И вдруг младший Сытин сильно заболел. Его постоянно мучила изжога, рвало от любой пищи, тянуло судорогами. Он желтел и слабел просто на глазах, а врачи — свои и иностранцы — были бессильны. Счёт остаточной его жизни пошёл на дни. Старший безотлучно сидел у его постели и платил направо и налево за любую надежду безоглядно. Вот в это время и рассказал им кто-то из бывших односельчан, служивших у братьев в извозе, что около Рубского храма из-под горы забил сильный родник. И что на этом источнике уже было два видения Богородицы и служили по этому поводу молебны. Местные болящие бабы стали окупаться в положенной там колоде и окунать в ледяную воду ребятишек. Очень, говорят, многим помогало.
Услыхав про такое, Сытины уже через два дня были на родине. После службы с заказанным на источнике молебном, младший трижды окунулся в колоде и почувствовал сильное облегчение. На другой день это повторилось, а через неделю болезнь и вовсе оставила. Так и обрела церковь новых покровителей. Первым делом перекрыли демидовским железом крышу, заменили сосновые рамы на дубовые. Батюшку и диакона обрядили в новенькие дорогущие ризы, цветами на все двунадесятые праздники, в алтаре засияли серебром и позолотой священные сосуды из мастерских Фаберже. На выносах вдоль стен встали резные с позолотой киоты с иконами в тяжёлых серебряных окладах. А старая Казанская, с которой теперь каждое воскресенье ходили молебном на источник, оделась в парчовые ризы работы киевских золотошвеек, с обильными самоцветами и крупным речным жемчугом. Вновь под куполом мощно зазвучал полноценный наёмный хор.
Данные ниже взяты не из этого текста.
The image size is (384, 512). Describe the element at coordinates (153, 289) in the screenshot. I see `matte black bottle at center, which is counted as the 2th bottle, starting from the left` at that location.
Вот в этом хору и пел Гапонька. Худенький белобрысый подросток был "порченым". Его совсем маленьким страшно перепугал бык, на его глазах вначале одним взмахом рога выпустивший в дорожную пыль кишки отцовой лошади, а затем затоптав в кровь и самого отца, бросившегося на защиту Рысухи. Мальчонку, столбиком стоявшего у забора, спас их сельский кузнец, неожиданно кинувшийся на взбесившегося быка и проломивший тому лоб быстрым ударом кувалды. Гапонька после случившегося долго вообще не говорил, только мычал. А потом стал понемногу объясняться, но заикался страшно. Понимали его только свои. Из жалости к нищенствующей после трагической смерти семьи (общество выделяло по мешку пшеницы на рот: на семь ртов — семь мешков), батюшка взял троих старших ребятишек в хор, где за пение их кормили и выдавали долю "приноса". И, вот удивительно, — не могущий чисто выговорить ни одного слова, Гапонька на клиросе запел. Чудо, как запел. На святках заглянул в обновлённый храм благочинный архимандрит из Лыскова, услыхал в его исполнении соло и ахнул: "Голосок-то просто ангельский!". И, конечно же, забрал сироту к себе.